Durante a semana de estreia, o longa provocou um fenômeno de estranhamento com algumas de suas cenas e reviravoltas narrativas — consideradas por uns como deploráveis e subversivas, enquanto por outros como geniais e brilhantes. Gostaria de chamar a atenção para a maneira com que a experiência cinematográfica — assim como toda forma de experiência — tem o potencial de caminhar para estranhamento ao explorar possibilidades inusitadas ou até então pouco exploradas. Com isso, o problema em Saltburn não reside no puro ato de exploração dessas imagens, mas na maneira como essas escolhas “estranhas” e os demais eventos narrativos são encadeados: as cenas eróticas, as perversões e os assassinatos malignos. O final surpreende pois o espectador é enganado. Apesar disso, a ausência de traços psicológicos bem explorados dos personagens desde o seu início destaca a distância entre um Oliver inicial e um Oliver pós-revelação sobre os trágicos na mansão.



III

Uma das virtudes alcançadas por Saltburn é a habilidade em utilizar a montagem e o close-up para construir um dos aspectos psicológicos mais recorrentes no longa: o desejo. Em um determinado momento, Oliver observa o amigo em um ato íntimo e repentino numa banheira. A câmera, dividindo-se entre o olhar voyeurístico de Oliver e o corpo de Felix em close-up progressivo, realça a complexidade psicológica do garoto — complexidade quase como que metamorfoseada ao final. Esses efeitos são realçados por outros elementos presentes na imagem: o vapor que sobe da banheira, a luz excessiva em tons de vermelho que recai sobre o rosto de Oliver e a respiração ofegante de Felix. A própria trilha sonora, intensa, dramática e intranquila, intercede pelo momento e habita os corpos em contato pelo olhar.

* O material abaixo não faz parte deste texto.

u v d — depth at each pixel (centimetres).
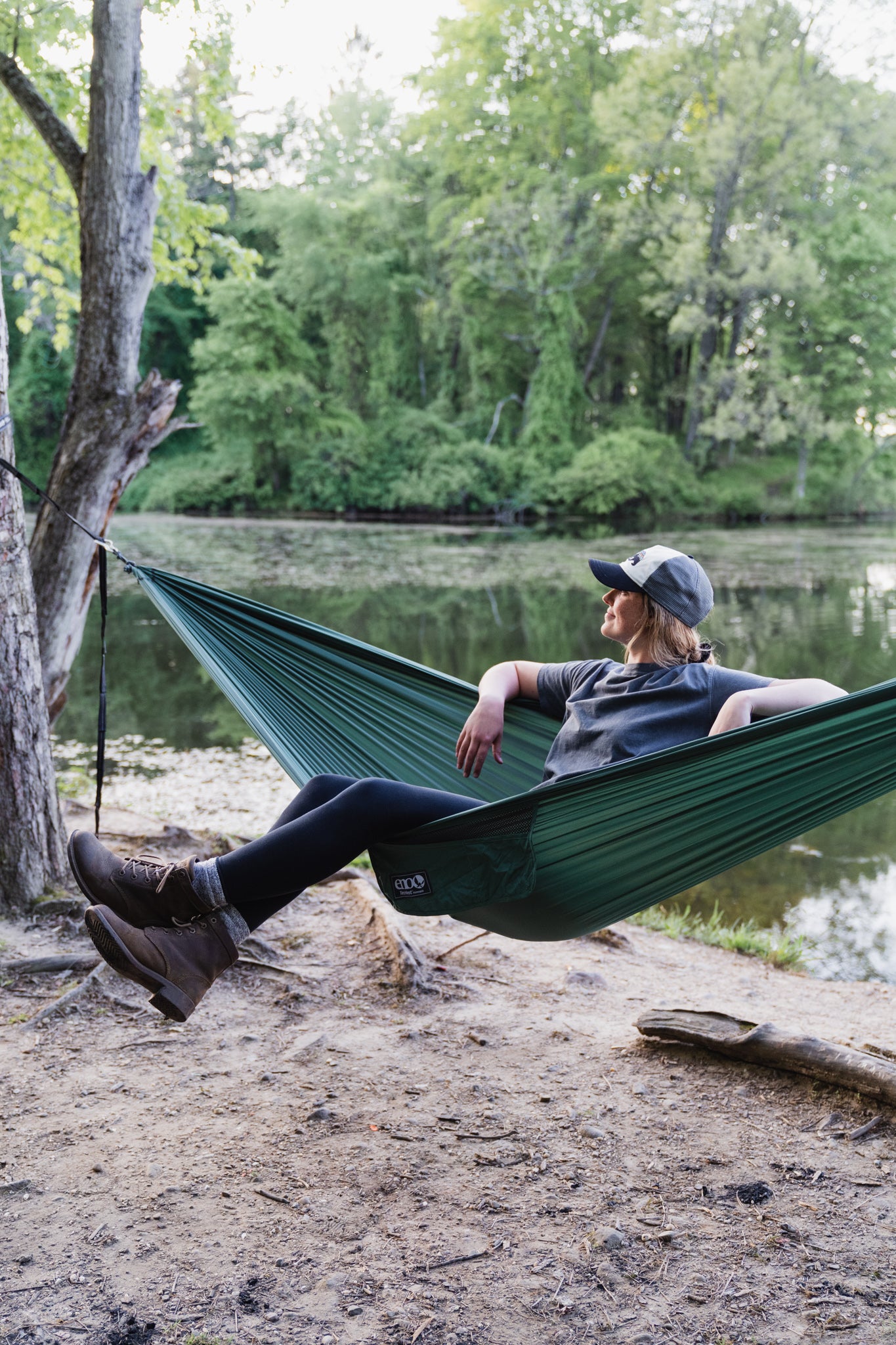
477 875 216
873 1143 257
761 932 548
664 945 485
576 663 265
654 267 3912
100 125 499
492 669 269
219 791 777
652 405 4538
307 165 5184
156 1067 298
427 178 4491
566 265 3788
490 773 290
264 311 4022
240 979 360
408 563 2403
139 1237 220
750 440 4247
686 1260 214
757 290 3556
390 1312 198
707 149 3494
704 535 3209
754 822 218
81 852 201
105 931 193
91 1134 261
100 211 505
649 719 231
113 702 1125
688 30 3559
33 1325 193
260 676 302
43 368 4609
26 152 721
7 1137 259
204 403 4044
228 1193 236
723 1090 286
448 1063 303
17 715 400
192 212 760
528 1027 329
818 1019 368
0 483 390
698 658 245
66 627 529
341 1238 221
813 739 202
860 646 1375
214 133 752
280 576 2114
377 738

Portanto, Saltburn legitima, ao lado de outras produções contemporâneas, o fenômeno da divisão. Enquanto o público aprecia o regime da imagem de diferentes maneiras, o próprio longa divide-se entre a preocupação com o aspecto formal e os eventos subversivos e perturbadores que são desencadeados, e estabelece, na narrativa, uma “estética da subversão”. Assim, apesar de despertar e aguçar a intimidade do espectador, ela se perde em seu próprio ato de contar essas histórias. As múltiplas vidas e subjetividades que estão entrelaçadas dentro da velha mansão de Saltburn são suspensas repentinamente e dão lugar a esses eventos trágicos, cuja real razão e valor é, no fim das contas, desconhecida a todos nós. Trata-se de um filme que cumpre um dos papéis do cinema em provocar os espectadores, suscitar discussões e, consequentemente, repensar o lugar dessa “subversão” nas produções artísticas — no cinema, na literatura e em tantas outras. Cabe aos espectadores assumirem, ou não, algum desses papéis.